12.10.14

Sichere Kindheit


Mein Sohn fährt Laufrad. Seit mehr als einem Jahr nimmt er die Füße als Antriebsmittel um sie dann anzuheben und auf den Wiener Gehsteigen dahinzugleiten. Natürlich trägt er einen Sturzhelm. Dasselbe tue ich seit etwa zwölf Jahren. „Mir wäre wohler, wenn du beim Radfahren einen Helm trägst“, sagte mein damaliger Lebensgefährte und heutiger Ehemann. Denn ich absolvierte meine Wege Anfang der 2000er-Jahre eher auf dem Rad denn in den Öffis. Also kaufte ich mir einen roten Alpina. Der wich einem silbernen mit hellblauen Blümchen. Ohne Helm auf dem Kopf fühle ich mich mittlerweile als stiege ich nackt aufs Rad.

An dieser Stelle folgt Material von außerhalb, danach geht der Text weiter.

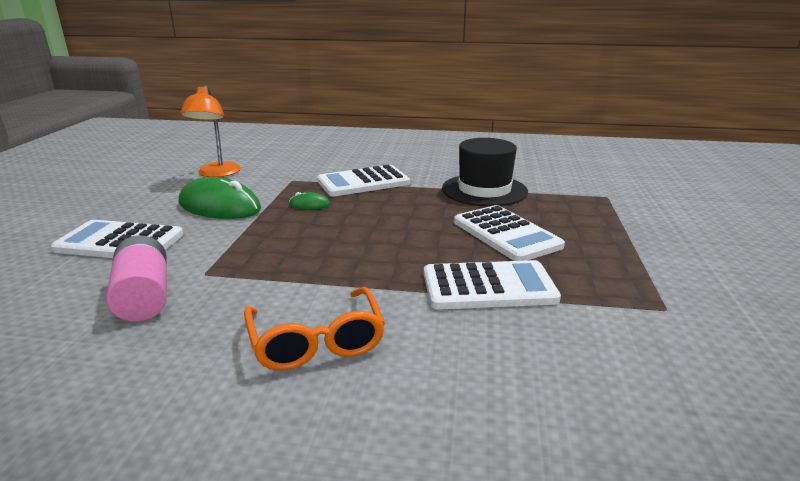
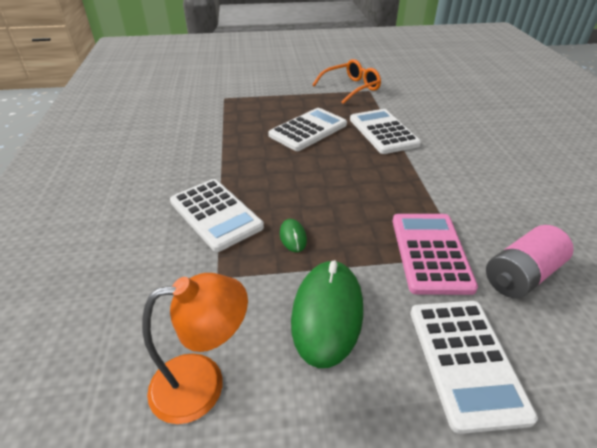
camera: 105 degrees left, 15 degrees up
orange glasses [244,287,385,371] -> orange glasses moved to [312,59,381,104]
black hat [442,138,528,207] -> none
none -> pink calculator [393,214,478,295]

Generell zeichnet die Kinder von heute eines aus: Sie sind rund um die Uhr beschützt. Der Helm beim Radfahren, die Eltern neben den Geräten am Spielplatz. Wenn sie dann älter sind, dient das Mobiltelefon als Kontrollorgan über das Tun und Sein der Kids.

Wenn ich mich hingegen an meine eigene Kindheit erinnere: Wir kamen nach der Schule heim, aßen ein Mittagessen, machten die Aufgaben – und weg waren wir. Nach Hause zurück kamen wir pünktlich zum Abendessen. Zumindest in 99,9 % der Fälle. In der Zwischenzeit waren wir entweder beim Nachbarn und fuhren mit aufs Feld, spielten Tischtennis in der Maschinenhalle, trieben uns beim Bach herum und bauten Staumauern, planten Bandenspiel à la Kalle Blomquist – und was uns sonst noch so einfiel an einem langen Nachmittag.

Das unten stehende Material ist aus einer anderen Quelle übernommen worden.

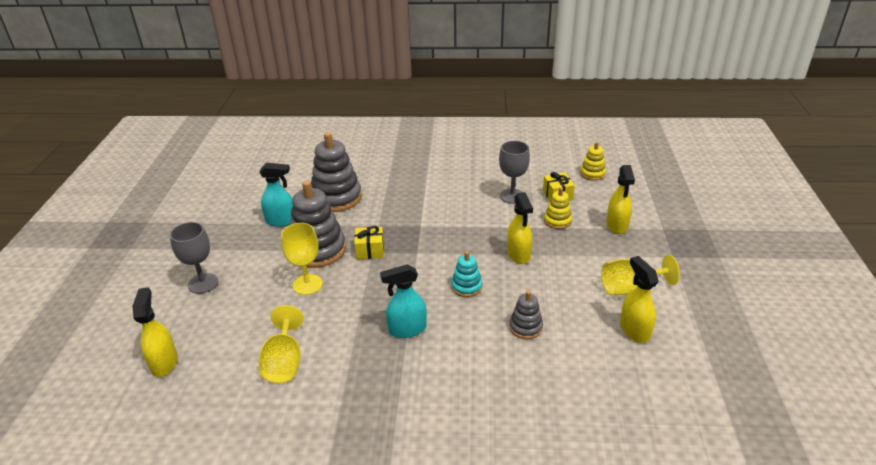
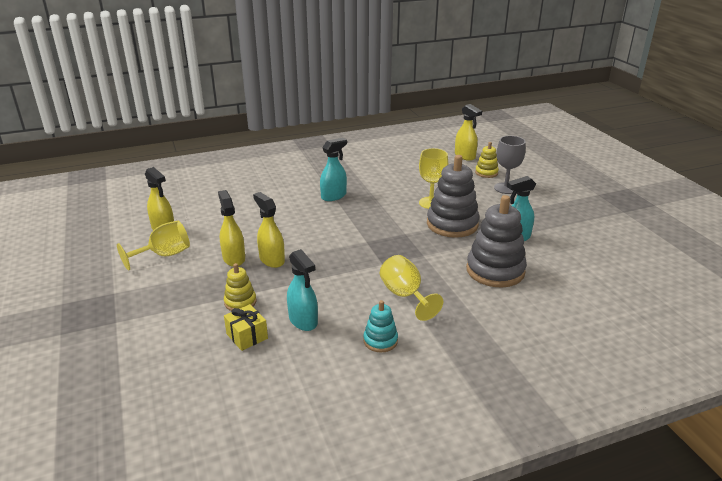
camera: 155 degrees right, 5 degrees down
yellow goblet [259,305,304,383] -> yellow goblet moved to [380,255,443,321]
yellow gift [354,226,384,259] -> none
turquoise stacking toy [451,251,482,297] -> turquoise stacking toy moved to [363,300,398,352]
grey goblet [499,141,530,204] -> turquoise spray bottle [287,249,318,331]
grey stacking toy [509,291,543,339] -> none
yellow stacking toy [580,142,606,181] -> yellow stacking toy moved to [475,142,499,178]
yellow spray bottle [606,165,635,234] -> yellow spray bottle moved to [218,190,245,267]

Unsere Mutter wusste nie im Detail, wo wir gerade waren. Sie hatte kein Handy, um sich nach unserem Verbleib oder dem aktuellen Wohlergehen zu erkundigen. Wenn es Streit gab, waren wir stets dazu angehalten diesen selbst zu lösen. Was uns auch immer gelang, irgendwie. Und siehe da: Wir führen ein ganz normales Erwachsenenleben. Ja, wir haben uns mal ein Bein gebrochen oder sind mit dem Fahrrad gestürzt. Aber wir haben unsere Kindheit ohne Helm und Schutzanzug überstanden.

Mir tut es ein bisschen leid, dass unser Kleiner sich nicht einfach im Alter von unter 12 Jahren auf sein Rad wird schwingen können und drauf losfahren. Wir durften das. Zumindest auf dem Gehsteig vom Haus meiner Eltern die ganze Häuserzeile entlang bis zum Endl (und wieder retour). Der Hof dieses Bauernhofs war unsere Umkehrschleife. Was mir damals an einem Sonntag einen kurzen Aufenthalt in der Unfallabteilung des Horner Krankenhauses bescherte, weil sich die Schraubennabe des Rades meiner Schwester beim Zusammenstoß in meinen Oberschenkel gebohrt hatte.

Meine Mutter beteuert, dass sie sich nie Sorgen um uns gemacht hat. Was mir heute klar ist: Sie hat uns vertraut. Vertraut, dass wir keinen Blödsinn machen und uns nicht selbst in Gefahr bringen. Ja, wir sind in den TÜPL (Truppenübungsplatz) geradelt und haben Patronen gesammelt. Ja, wir haben gewusst, dass wir dort auf Blindgänger achten mussten und dass die größte Gefahr von nicht mehr offensichtlichen Hausbrunnen in den zerschossenen Dörfern ausgeht. Und tatsächlich sind wir nie in den Resten der Häuserzeilen von Loibenreith, Mestreichs oder Äpfel-Gschwendt herumgekrabbelt.

Mein Sohn wird wahrscheinlich für lange Zeit nur mit einem oder mehreren Erwachsenen an seiner Seite auf markierten (Rad)Wegen herumfahren. Ob er etwas vermissen wird? Wahrscheinlich nicht. Denn er kennt diese „Freiheit“ nicht, wie ich sie noch erleben durfte.

Was ich mich frage: Wie alt muss Colin werden/sein, um ihm zu vertrauen? Oder ist das keine Frage seines Alters sondern meiner Einstellung? Vorerst belasse ich es mal bei einem Fahrradhelm. Und wenn irgendwann einmal das obligatorische Mobiltelefon in seinen Händen ist, kann ich es mir sicher verkneifen ihn im Stundentakt anzurufen. Da vertraue ich mir.